The same admins who in recent years kept saying, “No, the public cloud is something our web/mail/application team is doing,” are now saying, “I really need to look at disaster recovery in the cloud for these core-business workloads.” Or, “The production databases will stay on premises, but I need to give database admins the ability to provision test environments in the cloud.” And while we’re talking about public cloud, they often remind me that they still have the on-premises environment to manage, and too many tools is a bad thing. IBM’s focus on tools to manage across the hybrid cloud seems to be making heads nod. Because hybrid cloud solves real business problems for enterprise workloads, and because cloud management solutions are now readily available, hybrid cloud is turning from “distant possibility when I have time” to “urgent project I need to undertake in the next six months.”

  1. Self-service works better on public cloud

I’ve been on a journey with many clients to build a private cloud and deploy their core business workloads quickly and seamlessly across IT siloes. And a big percentage of them have completed that step of the journey. But private cloud provisioning of enterprise workloads is an admin’s game. In 99 percent of cases these admins will tell you, “There’s no chance we’re letting end users directly access these cloud tools and deploy their own.” It’s a matter of security, compliance and proper allocation of a limited pool of resources. However, giving these same end users — usually we’re talking about app developers — the ability to deploy their own environments in the public cloud: now that alleviates a lot of concerns about access, ownership and proper billing for use.

  1. Cloud-native workloads are gaining speed in traditional IT

When we say “cloud-native” in this context, we mean apps running in containers, as opposed to whole VMs. Until mid-2019, this topic also seemed to fall in the category of, “This is outside my purview and interest as a core-business admin. We have another team looking at containers.” But I’ve now heard from a number of clients that use cases for cloud-native apps, based on real business needs, are emerging. Whether it’s a Node.js application running a company website or a development pipeline with Git and Jenkins, organizations are finding themselves needing to stand up containers side-by-side with their core-business apps in VMs. And needing the tools to manage across VMs and containers.

  1. Not everyone has embraced private cloud yet

With some exceptions, usually for performance, most enterprise workloads have been fully virtualized for close to a decade. But even as we discuss public and hybrid cloud more and more, some businesses haven’t yet taken the big initial step of starting with a private cloud. What’s holding them back? For some, it’s the firm boundaries among the compute, storage and network IT siloes. While the boundaries are there for a reason — guaranteeing reliability and compliance — they continue to hold admins back from using any private cloud tools that reach across the siloes. For others, it’s the simple lack of system and human resources to initiate a proof-of-concept, test out the tools and convince management of their business value. In those cases, the option to prove out running core-business workloads in the public cloud might be the easier start on the cloud journey.

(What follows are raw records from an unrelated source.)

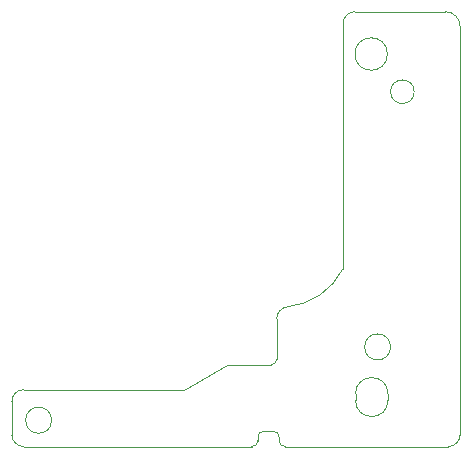
<source format=gbr>
%TF.GenerationSoftware,KiCad,Pcbnew,7.0.6*%
%TF.CreationDate,2023-09-27T22:25:32-07:00*%
%TF.ProjectId,procon_battery_pcb,70726f63-6f6e-45f6-9261-74746572795f,rev?*%
%TF.SameCoordinates,Original*%
%TF.FileFunction,Profile,NP*%
%FSLAX46Y46*%
G04 Gerber Fmt 4.6, Leading zero omitted, Abs format (unit mm)*
G04 Created by KiCad (PCBNEW 7.0.6) date 2023-09-27 22:25:32*
%MOMM*%
%LPD*%
G01*
G04 APERTURE LIST*
%TA.AperFunction,Profile*%
%ADD10C,0.100000*%
%TD*%
G04 APERTURE END LIST*
D10*
X78809584Y-22990100D02*
G75*
G03*
X78809584Y-22990100I-1000000J0D01*
G01*
X76543715Y-19798427D02*
G75*
G03*
X76543715Y-19798427I-1375000J0D01*
G01*
X76809945Y-44596217D02*
G75*
G03*
X76809945Y-44596217I-1100000J0D01*
G01*
X73844369Y-49118379D02*
G75*
G03*
X76594369Y-49118379I1375000J0D01*
G01*
X73844369Y-48568377D02*
X73844369Y-49118379D01*
X76594361Y-48568381D02*
G75*
G03*
X73844369Y-48568377I-1374996J0D01*
G01*
X76594369Y-49118379D02*
X76594369Y-48568381D01*
X48115895Y-50808722D02*
G75*
G03*
X48115895Y-50808722I-1100000J0D01*
G01*
X68075733Y-41206680D02*
G75*
G03*
X67176400Y-42201602I100712J-994961D01*
G01*
X67176400Y-45609400D02*
X67176400Y-42201602D01*
X66676400Y-46109396D02*
G75*
G03*
X67176400Y-45609400I45J499955D01*
G01*
X62996400Y-46109400D02*
X66676400Y-46109400D01*
X59346400Y-48209400D02*
X62996400Y-46109400D01*
X45746400Y-48209400D02*
X59346400Y-48209400D01*
X45746400Y-48209396D02*
G75*
G03*
X44746400Y-49209400I45J-1000045D01*
G01*
X44746400Y-52029400D02*
X44746400Y-49209400D01*
X44746486Y-52029400D02*
G75*
G03*
X45746400Y-53029400I999959J-41D01*
G01*
X65076400Y-53029400D02*
X45746400Y-53029400D01*
X65076400Y-53029396D02*
G75*
G03*
X65576400Y-52529400I45J499955D01*
G01*
X65576400Y-52229400D02*
X65576400Y-52529400D01*
X66076400Y-51729396D02*
G75*
G03*
X65576400Y-52229400I45J-500045D01*
G01*
X66876400Y-51729400D02*
X66076400Y-51729400D01*
X67376486Y-52229400D02*
G75*
G03*
X66876400Y-51729400I-500041J-41D01*
G01*
X67376400Y-52529400D02*
X67376400Y-52229400D01*
X67376486Y-52529400D02*
G75*
G03*
X67876400Y-53029400I499959J-41D01*
G01*
X81696400Y-53029400D02*
X67876400Y-53029400D01*
X81696400Y-53029396D02*
G75*
G03*
X82696400Y-52029400I45J999955D01*
G01*
X82696400Y-17459400D02*
X82696400Y-52029400D01*
X82696406Y-17459400D02*
G75*
G03*
X81446400Y-16209400I-1250001J-1D01*
G01*
X73796400Y-16209400D02*
X81446400Y-16209400D01*
X73796400Y-16209396D02*
G75*
G03*
X72796400Y-17209400I45J-1000045D01*
G01*
X72796400Y-37959400D02*
X72796400Y-17209400D01*
X68075737Y-41206718D02*
G75*
G03*
X72796399Y-37959400I-599692J5926677D01*
G01*
M02*

</source>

  1. Package automation convergence is a necessity

Clients from every industry have raised the same challenge: it simply will not do anymore to have different tools for managing software package deployment, versioning and compliance across different platforms. Whether it’s through Ansible, Terraform, Chef or Puppet (or some other local favorite), package automation must extend across IT tiers and types of workloads and use a single tool. In most cases, the automation tool is already well in production and simply needs to be extended to core-business environments. IBM has completed many such projects for enterprise clients, unifying architectures and operating systems under a single file set automation solution.

What I’ve heard from IT administrators illustrates the resource and process challenges admins face when going on the cloud journey. Not only that, but I learned that IBM’s approach to hybrid multicloud for enterprise workloads is spot on in addressing the real needs organizations today face.